But, we're talking about cameras here so we don't have to look at the finer working of a project team. Here, we're looking at the finer workings inside your head...or, to be exact, my head.
From the moment I picked up the 700D it didn't feel right. It didn't feel right in my hand. The controls didn't feel right. The balance didn't feel right. It felt big, bulky, heavy and cumbersome. I tried the camera with different lenses stuck on it. It felt even bigger, bulkier, heavier and more cumbersome. But, it was still statistically and significantly ahead of it's colleagues within the price range I could afford. It had to be Thee One for me. It just had to. No matter how it felt, this was my camera.

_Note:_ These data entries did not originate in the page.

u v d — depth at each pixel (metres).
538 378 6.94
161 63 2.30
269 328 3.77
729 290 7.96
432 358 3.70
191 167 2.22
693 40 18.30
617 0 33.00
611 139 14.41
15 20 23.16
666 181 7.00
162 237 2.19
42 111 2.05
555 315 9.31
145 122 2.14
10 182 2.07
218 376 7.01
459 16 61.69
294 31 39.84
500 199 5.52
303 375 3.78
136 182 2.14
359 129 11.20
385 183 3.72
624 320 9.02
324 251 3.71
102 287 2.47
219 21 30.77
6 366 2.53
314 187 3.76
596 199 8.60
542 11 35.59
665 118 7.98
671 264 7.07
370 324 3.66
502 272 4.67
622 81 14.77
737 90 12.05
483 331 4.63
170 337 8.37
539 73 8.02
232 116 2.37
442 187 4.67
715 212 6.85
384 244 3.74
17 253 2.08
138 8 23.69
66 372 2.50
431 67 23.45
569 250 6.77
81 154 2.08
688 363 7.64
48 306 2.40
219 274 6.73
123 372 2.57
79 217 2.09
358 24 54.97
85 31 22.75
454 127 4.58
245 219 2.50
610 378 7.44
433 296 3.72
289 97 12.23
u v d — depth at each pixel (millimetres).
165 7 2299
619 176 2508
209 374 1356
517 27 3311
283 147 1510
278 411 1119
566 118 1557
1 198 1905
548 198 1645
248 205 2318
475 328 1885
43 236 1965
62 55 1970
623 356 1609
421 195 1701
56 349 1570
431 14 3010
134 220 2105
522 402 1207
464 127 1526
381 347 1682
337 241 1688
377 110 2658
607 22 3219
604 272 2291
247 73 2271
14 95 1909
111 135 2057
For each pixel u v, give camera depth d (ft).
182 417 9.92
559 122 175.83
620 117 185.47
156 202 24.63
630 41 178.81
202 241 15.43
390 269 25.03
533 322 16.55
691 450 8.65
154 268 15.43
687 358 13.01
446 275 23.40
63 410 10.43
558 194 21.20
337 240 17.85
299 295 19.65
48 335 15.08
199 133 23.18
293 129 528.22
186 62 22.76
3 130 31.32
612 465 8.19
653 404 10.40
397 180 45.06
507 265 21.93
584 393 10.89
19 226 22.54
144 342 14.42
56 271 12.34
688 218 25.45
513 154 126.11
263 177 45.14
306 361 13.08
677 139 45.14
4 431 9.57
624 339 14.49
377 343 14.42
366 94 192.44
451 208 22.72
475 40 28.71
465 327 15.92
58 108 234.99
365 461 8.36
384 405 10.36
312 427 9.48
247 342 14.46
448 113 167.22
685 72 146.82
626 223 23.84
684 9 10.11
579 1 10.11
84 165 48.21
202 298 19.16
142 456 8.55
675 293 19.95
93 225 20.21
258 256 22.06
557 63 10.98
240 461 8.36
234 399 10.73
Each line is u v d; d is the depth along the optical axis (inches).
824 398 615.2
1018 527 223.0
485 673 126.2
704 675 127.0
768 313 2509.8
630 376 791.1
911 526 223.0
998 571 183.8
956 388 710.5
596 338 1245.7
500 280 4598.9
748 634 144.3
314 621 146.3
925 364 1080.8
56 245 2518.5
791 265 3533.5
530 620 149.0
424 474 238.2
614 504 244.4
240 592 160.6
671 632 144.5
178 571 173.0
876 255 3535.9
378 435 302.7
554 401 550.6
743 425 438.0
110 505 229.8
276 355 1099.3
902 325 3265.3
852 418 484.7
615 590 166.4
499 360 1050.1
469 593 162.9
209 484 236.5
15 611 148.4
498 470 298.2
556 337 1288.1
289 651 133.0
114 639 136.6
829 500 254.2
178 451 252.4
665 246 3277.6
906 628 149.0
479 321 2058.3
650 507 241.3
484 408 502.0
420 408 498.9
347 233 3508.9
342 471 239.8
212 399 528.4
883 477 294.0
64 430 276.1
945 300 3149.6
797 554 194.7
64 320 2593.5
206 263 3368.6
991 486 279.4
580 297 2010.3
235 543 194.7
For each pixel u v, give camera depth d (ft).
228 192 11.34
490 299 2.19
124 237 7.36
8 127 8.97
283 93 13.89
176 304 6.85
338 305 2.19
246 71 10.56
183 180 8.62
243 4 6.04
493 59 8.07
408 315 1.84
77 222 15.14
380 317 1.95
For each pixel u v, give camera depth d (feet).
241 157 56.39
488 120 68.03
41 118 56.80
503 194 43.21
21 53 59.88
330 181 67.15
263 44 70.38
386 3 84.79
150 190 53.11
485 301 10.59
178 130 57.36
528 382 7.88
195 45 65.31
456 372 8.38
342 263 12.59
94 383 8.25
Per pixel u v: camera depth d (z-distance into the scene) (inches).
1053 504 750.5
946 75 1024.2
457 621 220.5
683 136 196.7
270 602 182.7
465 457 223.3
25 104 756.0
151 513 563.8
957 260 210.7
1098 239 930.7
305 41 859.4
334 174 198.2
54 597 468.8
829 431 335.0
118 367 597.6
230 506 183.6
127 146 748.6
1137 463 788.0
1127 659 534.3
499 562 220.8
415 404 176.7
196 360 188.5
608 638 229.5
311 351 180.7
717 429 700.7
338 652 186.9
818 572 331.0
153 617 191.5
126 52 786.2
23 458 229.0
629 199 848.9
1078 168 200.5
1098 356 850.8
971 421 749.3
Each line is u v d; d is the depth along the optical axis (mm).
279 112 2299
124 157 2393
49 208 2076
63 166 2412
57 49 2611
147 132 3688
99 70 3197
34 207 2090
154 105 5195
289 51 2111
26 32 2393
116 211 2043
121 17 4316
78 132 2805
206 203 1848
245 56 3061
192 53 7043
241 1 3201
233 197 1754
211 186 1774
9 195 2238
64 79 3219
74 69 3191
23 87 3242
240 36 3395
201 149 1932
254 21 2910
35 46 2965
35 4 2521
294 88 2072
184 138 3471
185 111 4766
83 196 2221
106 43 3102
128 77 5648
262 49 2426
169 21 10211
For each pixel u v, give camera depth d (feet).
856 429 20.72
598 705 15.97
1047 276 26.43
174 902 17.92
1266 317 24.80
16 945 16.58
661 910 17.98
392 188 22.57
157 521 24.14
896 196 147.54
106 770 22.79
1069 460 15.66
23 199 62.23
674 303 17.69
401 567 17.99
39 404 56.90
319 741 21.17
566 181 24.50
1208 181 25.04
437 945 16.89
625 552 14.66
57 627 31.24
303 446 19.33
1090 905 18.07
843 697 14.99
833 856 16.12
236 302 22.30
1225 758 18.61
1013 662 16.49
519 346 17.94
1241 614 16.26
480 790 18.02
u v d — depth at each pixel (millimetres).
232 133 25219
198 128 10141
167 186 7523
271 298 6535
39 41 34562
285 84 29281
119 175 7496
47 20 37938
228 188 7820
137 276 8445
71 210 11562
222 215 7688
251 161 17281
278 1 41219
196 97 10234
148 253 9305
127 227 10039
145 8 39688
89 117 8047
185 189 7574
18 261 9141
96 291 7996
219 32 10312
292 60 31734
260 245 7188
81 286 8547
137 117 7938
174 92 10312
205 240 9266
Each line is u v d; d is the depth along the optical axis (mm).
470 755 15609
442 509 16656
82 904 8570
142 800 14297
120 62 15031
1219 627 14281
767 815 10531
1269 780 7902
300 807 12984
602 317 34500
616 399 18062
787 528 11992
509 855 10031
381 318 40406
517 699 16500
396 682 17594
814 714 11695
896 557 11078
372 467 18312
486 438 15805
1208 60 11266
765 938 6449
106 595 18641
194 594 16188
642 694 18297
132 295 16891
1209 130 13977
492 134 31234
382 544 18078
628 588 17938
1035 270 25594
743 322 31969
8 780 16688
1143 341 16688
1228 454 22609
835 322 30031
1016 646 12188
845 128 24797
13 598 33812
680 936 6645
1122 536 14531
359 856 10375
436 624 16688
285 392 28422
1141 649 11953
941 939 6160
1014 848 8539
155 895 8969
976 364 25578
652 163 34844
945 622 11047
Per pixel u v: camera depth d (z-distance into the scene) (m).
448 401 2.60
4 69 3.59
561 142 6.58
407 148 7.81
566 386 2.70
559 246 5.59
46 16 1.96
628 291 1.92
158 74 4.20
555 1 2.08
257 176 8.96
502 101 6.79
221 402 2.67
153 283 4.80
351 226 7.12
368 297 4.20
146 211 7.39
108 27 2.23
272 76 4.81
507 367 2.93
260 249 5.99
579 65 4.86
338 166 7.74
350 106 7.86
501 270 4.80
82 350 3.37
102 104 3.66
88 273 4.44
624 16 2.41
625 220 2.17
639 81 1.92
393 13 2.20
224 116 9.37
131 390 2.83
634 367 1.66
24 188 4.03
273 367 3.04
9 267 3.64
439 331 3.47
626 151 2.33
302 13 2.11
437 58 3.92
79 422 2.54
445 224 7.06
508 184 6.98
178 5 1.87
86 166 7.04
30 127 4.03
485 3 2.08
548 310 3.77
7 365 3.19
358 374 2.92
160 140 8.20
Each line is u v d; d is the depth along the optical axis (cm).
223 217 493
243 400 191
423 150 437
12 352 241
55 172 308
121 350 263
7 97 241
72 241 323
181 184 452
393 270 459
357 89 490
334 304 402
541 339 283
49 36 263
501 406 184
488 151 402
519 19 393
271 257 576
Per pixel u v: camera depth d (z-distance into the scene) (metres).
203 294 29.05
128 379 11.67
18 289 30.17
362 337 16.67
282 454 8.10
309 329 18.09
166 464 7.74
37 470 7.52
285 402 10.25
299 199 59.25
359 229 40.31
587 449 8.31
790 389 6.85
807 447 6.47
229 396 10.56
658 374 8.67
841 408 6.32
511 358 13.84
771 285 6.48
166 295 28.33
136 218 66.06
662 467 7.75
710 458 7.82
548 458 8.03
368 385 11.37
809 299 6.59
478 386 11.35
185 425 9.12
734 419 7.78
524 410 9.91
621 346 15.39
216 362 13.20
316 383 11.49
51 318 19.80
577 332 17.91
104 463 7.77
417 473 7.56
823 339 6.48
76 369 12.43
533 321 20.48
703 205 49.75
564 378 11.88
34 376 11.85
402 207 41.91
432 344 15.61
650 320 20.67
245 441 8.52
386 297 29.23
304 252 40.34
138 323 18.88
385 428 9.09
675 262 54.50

Number four: Listen to your gut feeling.
Unusually for me, I didn't listen to my gut feeling. It was my first 'real' camera. Maybe cameras were meant to feel this way? No matter, I went along with what the pixel peepers were telling me. Or, more likely, I had some money to spend, I had myself a camera to buy, and I wanted to get out there and take pictures as soon as I could.
But, that gut feeling...well, it was right. The big-black wasn't for me. Sure, we had a love affair. It started off with a courtship. We got engaged. We even had the wedding...literally, together we headed off for our first wedding shoot and what a fantastic day we had. It was an awesome day. Together, we took some really nice pictures and, more to the point, the bride and groom agreed. You'll see some of those wedding pictures here. You'll see quite a few pictures taken with the 700D here. But, the signs of a faltering relationship were there from the start.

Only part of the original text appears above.